Para Victor Saguier, da Câmara de Erva-Mate, existe uma crescente consciência do setor sobre cuidados ambientais, o que levou à redução do uso do glifosato, embora não existam estatísticas oficiais. “As altas temperaturas do processo de secagem não deixam vestígios de glifosato”, diz ele, acrescentando que alternativas biológicas são cada vez mais utilizadas para substituir o pesticida.

O futuro da erva-mate

O ano de 2021 registrou recordes de produção e consumo de erva-mate na Argentina, segundo a Inym. Foram colhidas e encaminhadas ao processamento mais de 882 mil toneladas de folhas — aumento de 9% em relação a 2020 —, enquanto foram consumidas pelo mercado doméstico 283 mil toneladas de erva-mate, 5,5% a mais que no ano anterior.

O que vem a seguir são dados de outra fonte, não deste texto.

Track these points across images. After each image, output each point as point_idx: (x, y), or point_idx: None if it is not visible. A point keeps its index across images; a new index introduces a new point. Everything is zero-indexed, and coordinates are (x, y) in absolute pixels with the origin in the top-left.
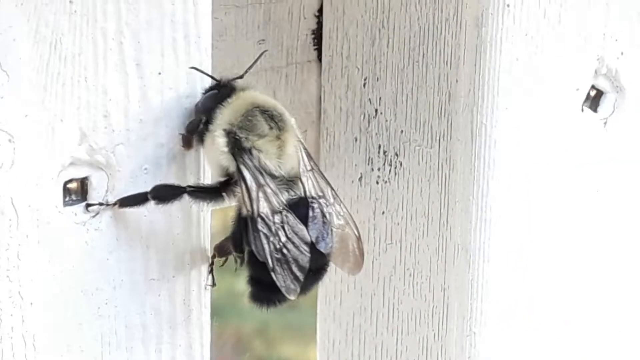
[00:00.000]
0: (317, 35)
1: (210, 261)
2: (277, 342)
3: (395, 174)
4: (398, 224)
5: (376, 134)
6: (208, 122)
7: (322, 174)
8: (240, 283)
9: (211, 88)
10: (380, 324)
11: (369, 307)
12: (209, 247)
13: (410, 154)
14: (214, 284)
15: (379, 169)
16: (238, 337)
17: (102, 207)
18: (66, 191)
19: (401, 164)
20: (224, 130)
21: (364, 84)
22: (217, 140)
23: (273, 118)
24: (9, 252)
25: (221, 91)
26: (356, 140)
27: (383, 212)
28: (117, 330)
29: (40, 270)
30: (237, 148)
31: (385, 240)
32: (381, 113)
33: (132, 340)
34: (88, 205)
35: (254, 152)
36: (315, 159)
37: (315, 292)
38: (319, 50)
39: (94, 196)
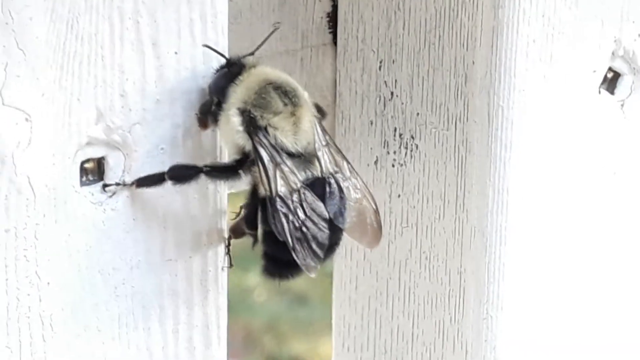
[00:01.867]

Saguier, que também é gerente da La Cachuera, empresa que vende a Amanda, outra marca de erva-mate, diz que os consumidores locais estão mais conscientes e que há uma demanda crescente pelo produto orgânico. “A Amanda foi uma das primeiras empresas a produzir erva-mate orgânica. A demanda aumentou há cinco anos, e ela vai se tornar ainda mais relevante”, diz.

Poderíamos avançar no mercado chinês com a erva-mate matcha, o chá verde de erva-mate e o chá preto da erva

Em relação ao consumo na China, Wang Jinjun, gerente geral da Benben Trading, importadora chinesa da Playadito, diz que a proporção de pessoas que bebem erva-mate regularmente na China ainda é relativamente pequena. Mas ele acredita que existem várias áreas potenciais para a inovação: “Poderíamos avançar no mercado chinês com a erva-mate matcha, o chá verde de erva-mate e o chá preto da erva”.

Novos produtos incluem o Viva Mate Orgânico da Red Bull, lançado na Suíça como piloto para o mercado europeu, e a linha Perrier Energize, lançada pela Perrier, marca de água engarrafada da Nestlé, que inclui extratos de erva-mate com outros sabores.

Na mesma linha, Saguier acredita que o desafio seja atrair o consumidor chinês pela variedade de produtos, sem tentar competir com o chá: “Nos últimos anos, foram lançadas bebidas com sabor de erva-mate, e essa pode ser a melhor forma de entrar no mercado”.